The Case Against Sugar By Gary Taubes 365 pp., $26.95 Knopf, 2016

“King Sugar” has captured the American diet while diabetes and other chronic illnesses have skyrocketed, but is there a link?

Author Gary Taubes delivers a resounding “yes” while conceding that more research is needed before we can say for sure how much sugar is too much for a healthy diet.

The Case Against Sugar” compares cigarette smoking with sugar consumption. Few people any longer doubt that cigarettes can cause lung cancer and other serious ailments, but the case against sugar is more tentative.

Researchers have linked high levels of daily sugar intake to diabetes and obesity.

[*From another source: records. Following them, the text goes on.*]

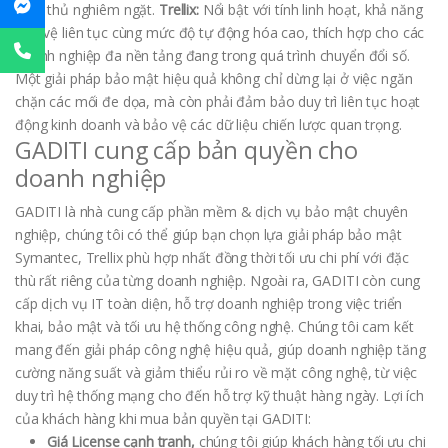
tuân thủ nghiêm ngặt.
Trellix:
Nổi bật với tính linh hoạt, khả năng
bảo vệ liên tục cùng mức độ tự động hóa cao, thích hợp cho các
doanh nghiệp đa nền tảng đang trong quá trình chuyển đổi số.
Một giải pháp bảo mật hiệu quả không chỉ dừng lại ở việc ngăn
chặn các mối đe dọa, mà còn phải đảm bảo duy trì liên tục hoạt
động kinh doanh và bảo vệ các dữ liệu chiến lược quan trọng.
GADITI cung cấp bản quyền cho
doanh nghiệp
GADITI là nhà cung cấp phần mềm & dịch vụ bảo mật chuyên
nghiệp, chúng tôi có thể giúp bạn chọn lựa giải pháp bảo mật
Symantec, Trellix phù hợp nhất đồng thời tối ưu chi phí với đặc
thù rất riêng của từng doanh nghiệp. Ngoài ra, GADITI còn cung
cấp dịch vụ IT toàn diện, hỗ trợ doanh nghiệp trong việc triển
khai, bảo mật và tối ưu hệ thống công nghệ. Chúng tôi cam kết
mang đến giải pháp công nghệ hiệu quả, giúp doanh nghiệp tăng
cường năng suất và giảm thiểu rủi ro về mặt công nghệ, từ việc
duy trì hệ thống mạng cho đến hỗ trợ kỹ thuật hàng ngày. Lợi ích
của khách hàng khi mua bản quyền tại GADITI:
Giá License cạnh tranh,
chúng tôi giúp khách hàng tối ưu chi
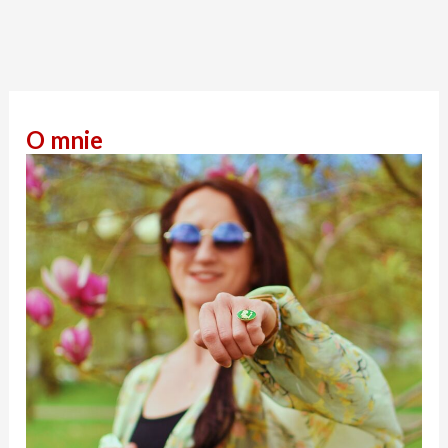
O mnie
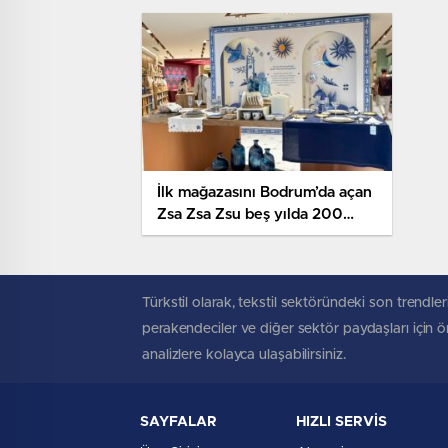
İlk mağazasını Bodrum’da açan
Zsa Zsa Zsu beş yılda 200
mağazaya ulaşmayı hedefliyor
Türkstil olarak, tekstil sektöründeki son trendleri
perakendeciler ve diğer sektör paydaşları için öne
analizlere kolayca ulaşabilirsiniz.
SAYFALAR
HIZLI SERVİS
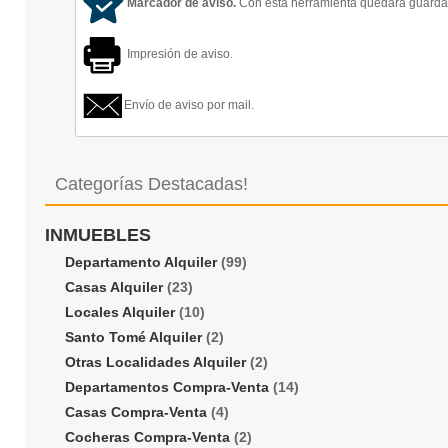
Marcador de aviso.
Con esta herramienta quedará guardado
Impresión de aviso.
Envío de aviso por mail.
Categorías Destacadas!
INMUEBLES
Departamento Alquiler
(99)
Casas Alquiler
(23)
Locales Alquiler
(10)
Santo Tomé Alquiler
(2)
Otras Localidades Alquiler
(2)
Departamentos Compra-Venta
(14)
Casas Compra-Venta
(4)
Cocheras Compra-Venta
(2)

Scientists cannot say for sure if there is a safe level of sugar consumption.

Over the past century sugar intake mushroomed in chocolate bars, ice cream, fruit drinks, snacks, cereal and all kinds of desserts. The industry even pedaled sugar as a health food and marketed sugar-laced cereals to children. Some cereals now are 50 percent sugar.

The Centers for Disease Control says diabetes has soared 800 percent from 1960 levels to the present, which coincides with a huge increase in sugar consumption.

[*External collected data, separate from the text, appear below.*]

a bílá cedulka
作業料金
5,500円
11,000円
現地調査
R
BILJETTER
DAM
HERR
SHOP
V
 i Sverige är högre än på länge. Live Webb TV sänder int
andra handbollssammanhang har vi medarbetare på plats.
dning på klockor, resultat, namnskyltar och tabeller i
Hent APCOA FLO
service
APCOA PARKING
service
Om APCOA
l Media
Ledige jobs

Taubes says that sugar craving is hard-wired into our brains, but is it addictive? Sugar affects the area of the brain known as the “reward center,” which also reacts to nicotine, cocaine, heroin and alcohol.

One result of sugar ingestion is a huge increase in cavities. Some native groups here and in the South Pacific have nearly cavity-free teeth for life because their diets are sugar free.

Taubes fairly presents both sides of the argument about sugar consumption, while offering a readable history of the subject going back centuries.

Sugar has been blamed for the increasing level of obesity. Fifty years ago, one in eight Americans was obese. Today one in three fit that description. The sugar industry argues that sugar has nothing to do with it, blaming instead the growth in overall calorie consumption. Those who are trying to lose weight should reduce their carbohydrate intake, sugar proselytizers say.

Although Taubes is a fierce opponent of sugar, he concedes that science has not yet proved his view. Answers about whether sugar is a true addiction and/or a link to various illnesses will require studies costing millions of dollars and extending over many years.

Prudence, however, would seem to indicate that we should at least reduce, if not eliminate, sugar from our diet. People can start by reading food labels when they go grocery shopping.